= Yamazaki Nikyū =

Japanese physician

Yamazaki Nikyū (山崎 二休) was a Japanese physician who was active in Ryukyu Kingdom. In Ryukyuan history records, his full name was Yō-shi Yamazaki Nikyū Morizō (葉氏 山崎 二休 守三).

Yamazaki was born in Echizen Province, Japan. He heard that many Ryukyuan physicians studied high skills in Ming China, so he went to Ryukyu to study medicine. But actually, Ryukyu was lagging in the quality of their physicians. Yamazaki was regarded as a skilled physician and received rewards from the king, Shō Nei. The king later appointed him gotenyaku (御典薬, "physician of imperial bureau of medicine"), and gave him the Chinese style surname, Yō (葉).

In the spring of 1609, Satsuma invaded Ryukyu and besieged Shuri Castle. Unlike many Ryukyuan officers, Yamazaki fought bravely at the west gate and repelled the attack.

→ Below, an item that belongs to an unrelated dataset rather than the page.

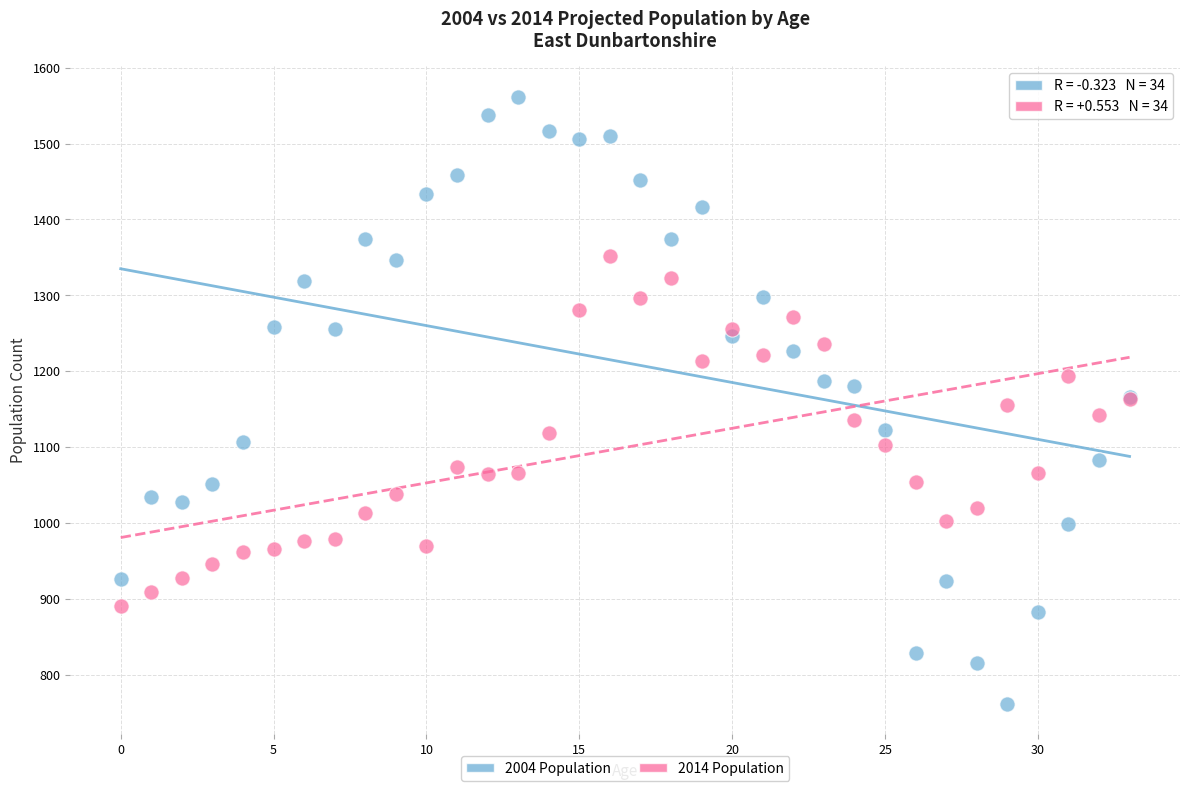

Which series contains the highest Y value?

2004 Population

After King Shō Nei's surrender, Yamazaki was captured by Japanese samurai Hōmoto Niemon (法元 弐右衛門). Hōmoto asked him: "You are Japanese, why do you fight for Ryukyu?" He replied: "I fight for gratitude to the Ryukyuan king." Before his execution, King Shō Nei used a lot of gold, silver and jewelry to save his life. King Shō Nei was taken to Kagoshima together with a number of high officials by Satsuma troops. Yamazaki wanted to followed, but King Shō Nei refused and left him in Ryukyu.